The recent PHE report on the disparities in risk and outcomes of covid found that being from a black and minority ethnic background is associated with a significantly increased risk of death from covid. That is a deeply concerning and worrying finding. The researchers were able to control for the effects of age, sex, socioeconomic deprivation and, to a limited extent, occupation, as all those things are increasingly understood as risk factors for death from covid. However, it remains unclear whether the effect of ethnicity is in part mitigated by obesity or other health conditions, such as diabetes or high blood pressure, which are known to be more prevalent in the BME community. That is a health inequality in and of itself, but the study was unable to control for it. It was also unable to provide a detailed and granular understanding of the effect of occupation, especially for those working in public-facing or care roles. The report further concludes that research needs to be done in this area. It is absolutely right that the Government are urgently looking into this. By getting detailed scientific data, we can understand better the complicated relationships between these factors and not only shape our respond to covid, but continue to inform future health policy to address the needs of those who are currently being left behind. We have to do that very quickly.

The PHE stakeholder report makes several recommendations for change, which Members have mentioned. The one I wish to highlight in this debate is the need to accelerate efforts to target culturally competent health promotion and disease prevention programmes, as the importance of that cannot be overstated. Broad-brush approaches to interventions may work for the majority, but they can miss out some of the people most in need, and we need to ensure that our public health programme has the right message, at the right time, delivered in the right way, for the individual to exert change.
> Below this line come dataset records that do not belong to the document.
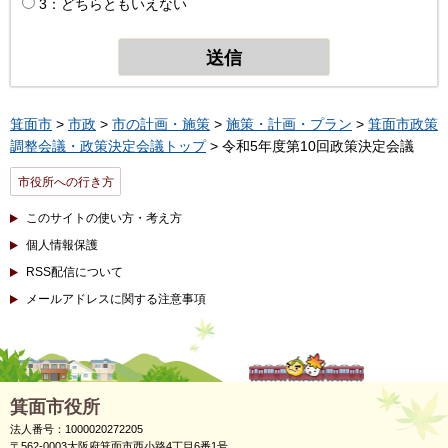
3：どちらともいえない
箕面市
>
市政
>
市の計画・施策
>
施策・計画・プラン
>
箕面市政策
調整会議・政策決定会議トップ
> 令和5年度第10回政策決定会議
市役所への行き方
このサイトの使い方・考え方
個人情報保護
RSS配信について
メールアドレスに関する注意事項
箕面市役所
法人番号：1000020272205
〒562-0003大阪府箕面市西小路4丁目6番1号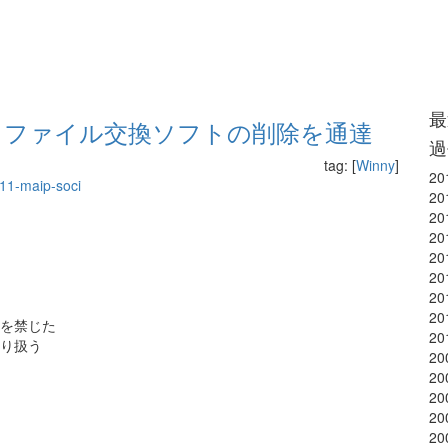
最
 ファイル交換ソフトの削除を通達
過
tag: [
Winny
]
20
11-maip-soci
20
20
20
20
20
20
20
いを禁じた
20
取り扱う
20
20
20
20
20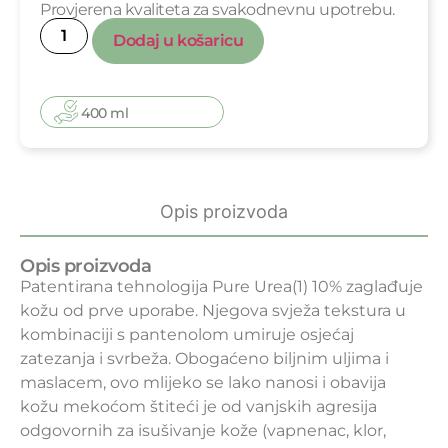
Provjerena kvaliteta za svakodnevnu upotrebu.
Dodaj u košaricu
400 ml
Opis proizvoda
Opis proizvoda
Patentirana tehnologija Pure Urea(1) 10% zaglađuje
kožu od prve uporabe. Njegova svježa tekstura u
kombinaciji s pantenolom umiruje osjećaj
zatezanja i svrbeža. Obogaćeno biljnim uljima i
maslacem, ovo mlijeko se lako nanosi i obavija
kožu mekoćom štiteći je od vanjskih agresija
odgovornih za isušivanje kože (vapnenac, klor,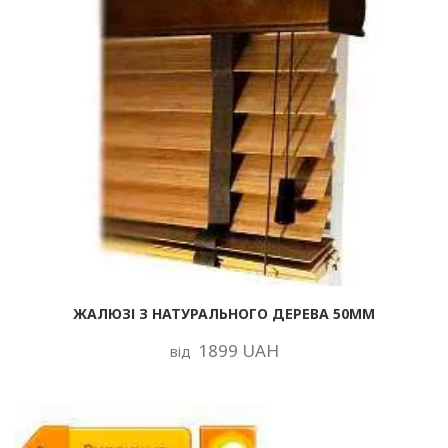
ЖАЛЮЗІ З НАТУРАЛЬНОГО ДЕРЕВА 50ММ
1899 UAH
від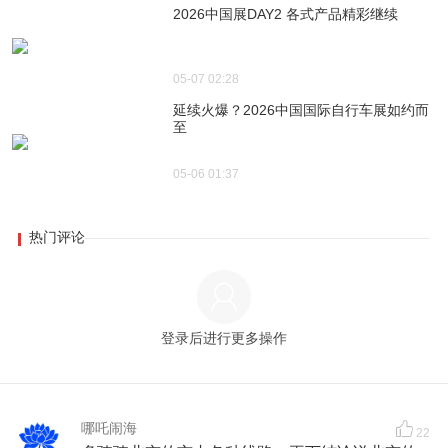
2026中国展DAY2 各式产品精彩继续
05-07 02:28
延续火爆？2026中国国际自行车展如约而
至
05-06 01:37
热门评论
登录后进行更多操作
哪吒闹海
22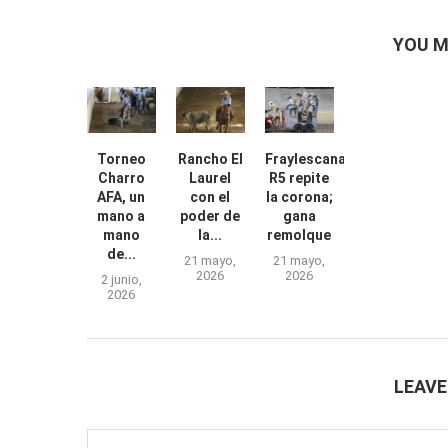
YOU M
Torneo
Rancho El
Fraylescana
Charro
Laurel
R5 repite
AFA, un
con el
la corona;
mano a
poder de
gana
mano
la...
remolque
de...
21 mayo,
21 mayo,
2026
2026
2 junio,
2026
LEAV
Many people still face health inequalities in the UK. I have already mentioned socioeconomic deprivation, an important driver of those inequalities that I wish to discuss a little further. Socioeconomic deprivation is a factor in almost all acquired health conditions. I am sure that that is on our minds at this moment, given the possible long-term impacts of the lockdown. We must ensure that everyone has the same opportunities in life, which means tackling inequalities, socioeconomic deprivation and all the factors that drive it, with access to quality education being key.
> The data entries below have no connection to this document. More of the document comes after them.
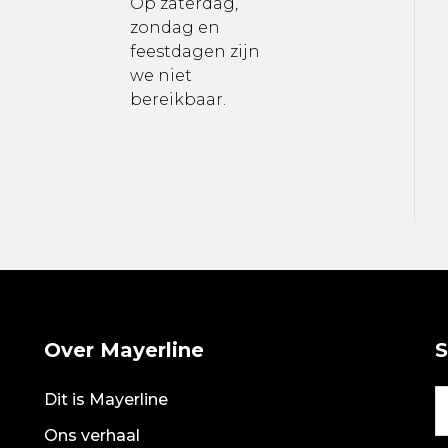
Op zaterdag,
zondag en
feestdagen zijn
we niet
bereikbaar.
Over Mayerline
S
Dit is Mayerline
Ons verhaal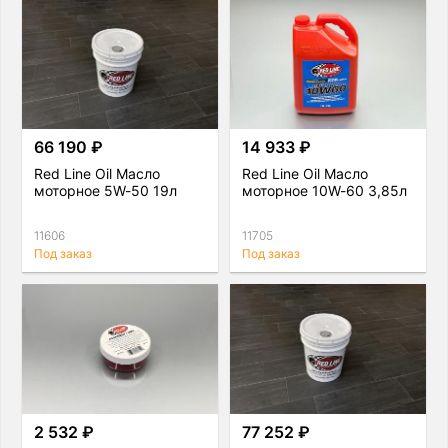
66 190 ₽
14 933 ₽
Red Line Oil Масло
Red Line Oil Масло
моторное 5W-50 19л
моторное 10W-60 3,85л
11606
11705
Под заказ
Под заказ
2 532 ₽
77 252 ₽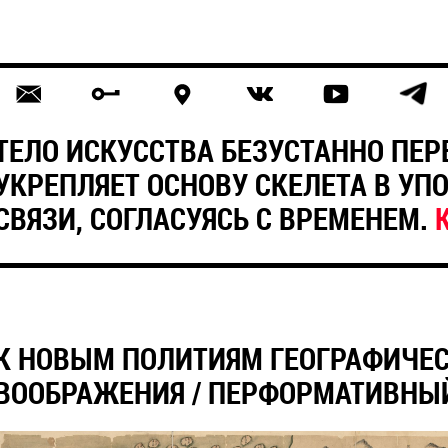
ТЕЛО ИСКУССТВА БЕЗУСТАННО ПЕ
УКРЕПЛЯЕТ ОСНОВУ СКЕЛЕТА В УП
СВЯЗИ, СОГЛАСУЯСЬ С ВРЕМЕНЕМ.
К НОВЫМ ПОЛИТИЯМ ГЕОГРАФИЧЕ
ВООБРАЖЕНИЯ / ПЕРФОРМАТИВНЫ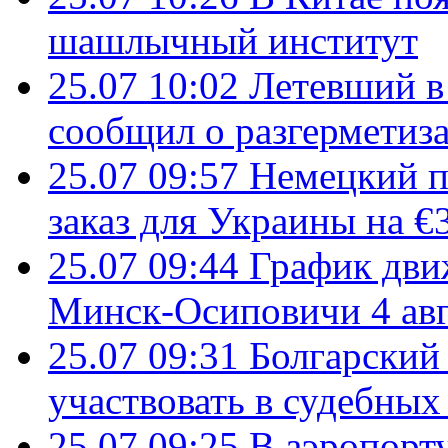
шашлычный институт
25.07 10:02
Летевший в 
сообщил о разгерметиз
25.07 09:57
Немецкий п
заказ для Украины на €
25.07 09:44
График дви
Минск-Осиповичи 4 авг
25.07 09:31
Болгарский
участвовать в судебных
25.07 09:25
В аэропорт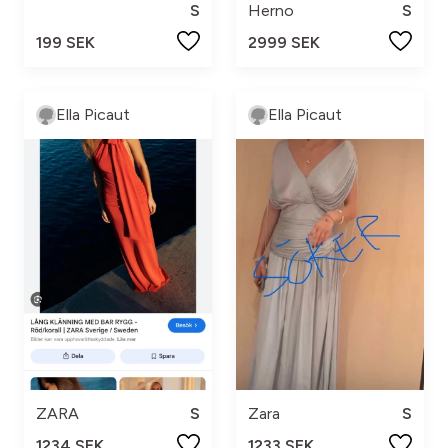
S
Herno
S
199 SEK
2999 SEK
Ella Picaut
Ella Picaut
ZARA
S
Zara
S
1234 SEK
1233 SEK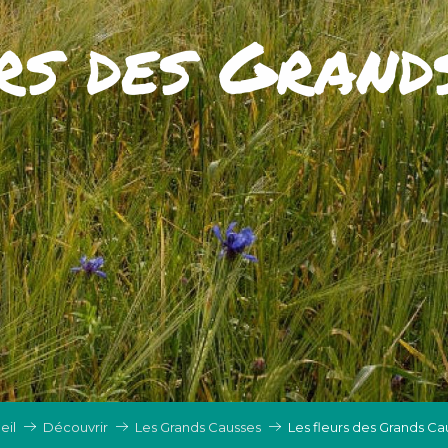
rs des Grand
eil
Découvrir
Les Grands Causses
Les fleurs des Grands Ca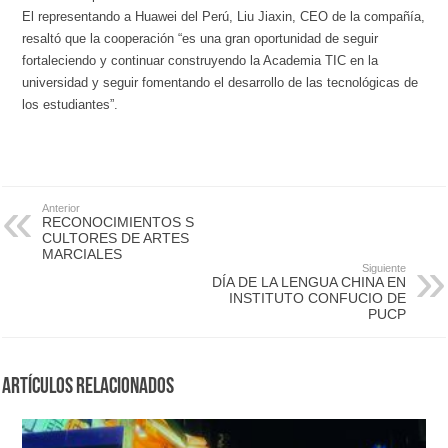
El representando a Huawei del Perú, Liu Jiaxin, CEO de la compañía,
resaltó que la cooperación “es una gran oportunidad de seguir
fortaleciendo y continuar construyendo la Academia TIC en la
universidad y seguir fomentando el desarrollo de las tecnológicas de
los estudiantes”.
Anterior
RECONOCIMIENTOS S
CULTORES DE ARTES
MARCIALES
Siguiente
DÍA DE LA LENGUA CHINA EN
INSTITUTO CONFUCIO DE
PUCP
Artículos Relacionados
The coronavirus pandemic is a pandemic of inequalities that hits those who are already worst off the hardest. This Government, and the one before it, have worked hard to tackle health inequalities in the black and minority ethnic communities. For example, one aim of the independent review of the Mental Health Act 1983 was to examine and change the increased likelihood of people from a black and minority ethnic background being detained under that Act. As a mental health doctor, I took part in that review and sat on one of the working groups. That work was to help shape a White Paper and reform our mental health laws for the future. It is now time for us to publish that White Paper and drive forward those much-needed reforms.
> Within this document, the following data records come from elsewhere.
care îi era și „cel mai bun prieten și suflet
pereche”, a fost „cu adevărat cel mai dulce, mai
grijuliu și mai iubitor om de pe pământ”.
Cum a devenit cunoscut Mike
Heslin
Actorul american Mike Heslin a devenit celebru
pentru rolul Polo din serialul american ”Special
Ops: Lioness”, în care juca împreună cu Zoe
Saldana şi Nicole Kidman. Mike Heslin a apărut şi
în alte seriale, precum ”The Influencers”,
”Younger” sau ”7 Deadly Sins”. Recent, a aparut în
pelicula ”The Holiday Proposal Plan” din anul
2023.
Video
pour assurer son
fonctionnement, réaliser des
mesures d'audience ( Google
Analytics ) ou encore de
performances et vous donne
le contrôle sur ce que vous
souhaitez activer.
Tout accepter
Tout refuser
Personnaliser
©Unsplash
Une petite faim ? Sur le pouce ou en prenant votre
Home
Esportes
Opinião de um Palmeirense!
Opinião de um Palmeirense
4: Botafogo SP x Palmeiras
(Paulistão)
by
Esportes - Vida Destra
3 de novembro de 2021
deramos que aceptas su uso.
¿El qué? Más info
This pandemic is likely to have a grave impact on those struggling with mental illness in society, and while I do not know this, I worry that that will disproportionately impact the black and minority ethnic community. Now more than ever is the time for definitive action. We need a public health revolution to tackle the burning injustice of health inequalities in the black and minority ethnic community. We must ensure that the pandemic does not end up entrenching inequality, and the way to do that is to move public health from the margins to the centre of our national health strategy.